かなり少ないケースだが、判断を迷わされるのは、前走時に凡走(C)か完敗(D)で前々走、三走前がA~Bの馬である。

選別馬四頭の全部がこれに該当するということも非常に少ないし、前走を最優先するということからも、こうした近走の成績の馬は除外したい。
ただ、分かっていただきたいのは、こうした近走の成績のわるい馬でも、その馬がもしもキャリアの浅い(なんらかの理由でデビューの遅れた)馬か、三歳もしくは四歳春の馬であった場合は、除外か否かの判断が難しいということである。

難しいというよりも、パドックのデキを「よし」とするならば、前走がCやDであっても(とくにCだった場合は)、充分に馬券の対象になるのである。
また、前走(C)・前々走(C)の馬でも、狙って狙えないことはない。

キャリアの浅い馬や、若駒は、レース中のアクシデントに対応する術を知らないので、歴戦の馬がこうむると同じアクシデントでも、そのダメージが大きいために、着差がひろがってしまうのである。
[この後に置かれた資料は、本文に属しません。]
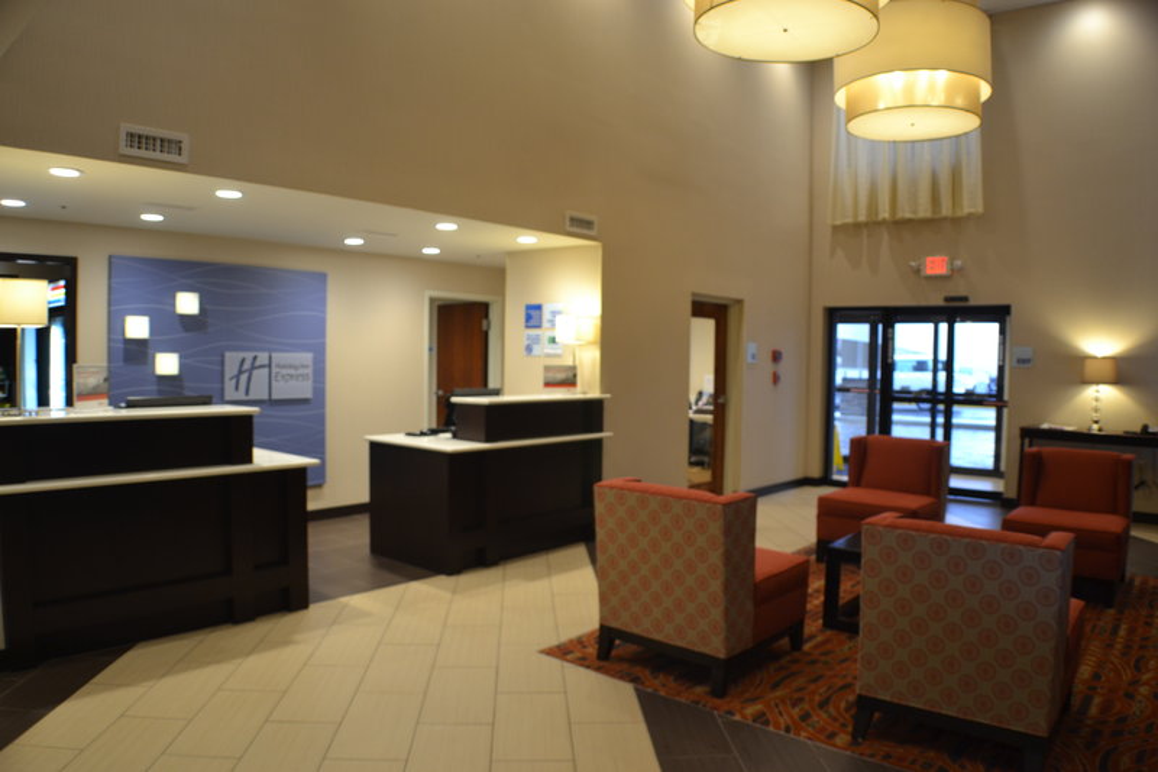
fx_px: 1061
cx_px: 579
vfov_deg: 40.0
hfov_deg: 57.2
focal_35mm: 33
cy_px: 386
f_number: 3.8
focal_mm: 22
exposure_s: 1/25
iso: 400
凡走、完敗は、一度までは許されるが、二度となると考えざるをえない。
二走つづけてCとかDの馬は、馬券の対象から外したい。

ときとして、こうした成績の馬でも、専門紙やスポーツ紙が高い評価を与えることがある。
たいていこのような馬は、優秀な血統馬とか、デビュー前にすばらしい調教をしていた馬(厩舎の期待馬)であることが多い。
こうした馬を、さてわたしたちはどうしたらよいかである。
わたしは、こうした馬は馬券の対象にはせず、レースぶりを見る楽しみ方をしている。
結果は、好走、凡走が半々、トレーニングの好走や高価格の馬が、必ずしも期待にそえるとは限らないことを知る。
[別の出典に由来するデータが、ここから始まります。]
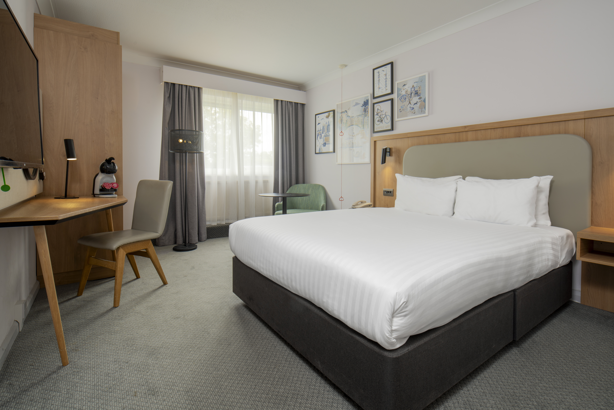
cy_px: 205
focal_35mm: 17
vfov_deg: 70.4
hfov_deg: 93.3
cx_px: 307
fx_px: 290
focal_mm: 17
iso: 125
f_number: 16
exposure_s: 2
なお、障害競走馬においては、以上の平地競走馬よりも、一秒ずつの余裕をみたい。
0.0秒~2.0秒がA評価で、以下2.1~4.0がB、4.1秒以下がCとなる。

数字は果たして絶対か
パドックで馬を見てから、そのレースの馬券を買うという行為は、ずっと以前から言われていたことである。
しかし、馬の見方が分からないまま、いつしかデータ偏重へと進んでいったようだ。かつて「データの赤木」といわれた本人にとって、いまになって本稿を書くのは、面映さを隠しきれない。汗顔の至りである。
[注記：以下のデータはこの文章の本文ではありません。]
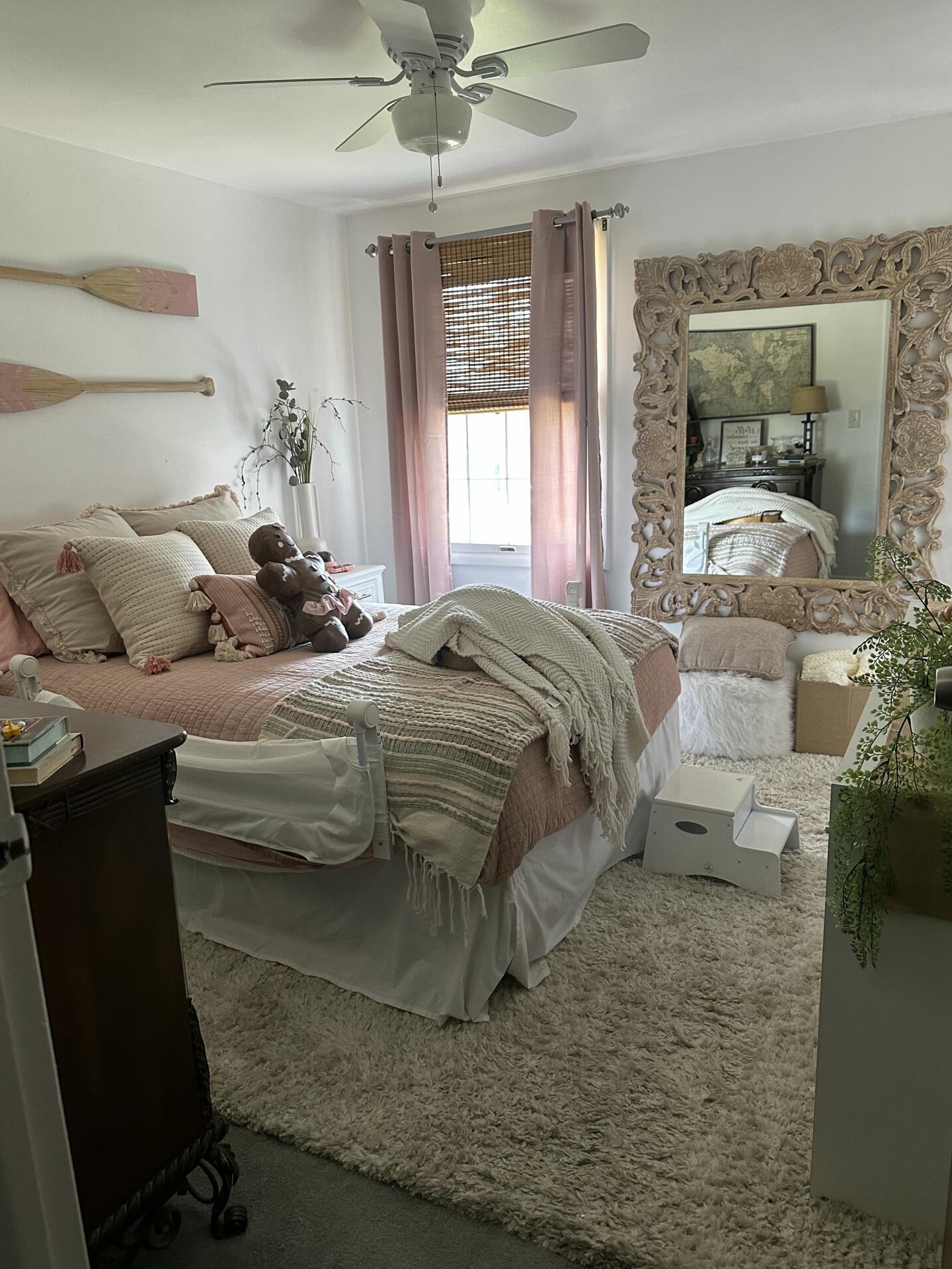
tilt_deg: -13.1
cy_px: 639
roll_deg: +1.4
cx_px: 471
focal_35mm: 25
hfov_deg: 54.9
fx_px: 917
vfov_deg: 69.4
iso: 250
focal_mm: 6.86
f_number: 1.78
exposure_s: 1/60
さて、能力表には、ほかに多くのデータがつめられている。
すべての専門紙に、この見方は記されているが、「着差」の次に重視したいのが騎手名である。
レース名のすぐ下にあるのが、そのときの騎乗者の名だ。
だれが乗ってレースをしたか、ということは重要なことである。
通常、競馬サークルでいわれているのは、馬の力が七騎手の力は三、というものである。
この数字がいわれるようになったのは、ほんの十年ぐらい前からで、それまでは、騎手に・・・・

いかがだったでしょうか?

競馬バカの本はいつ読んでも、どこから読んでもおもしろいですねえ。考えることが突飛で、どうでもいいことにこだわって、そして馬券は外れるという感じですかね。こんな愛すべき本が現在も普通に手に入る時代に感謝したいですね。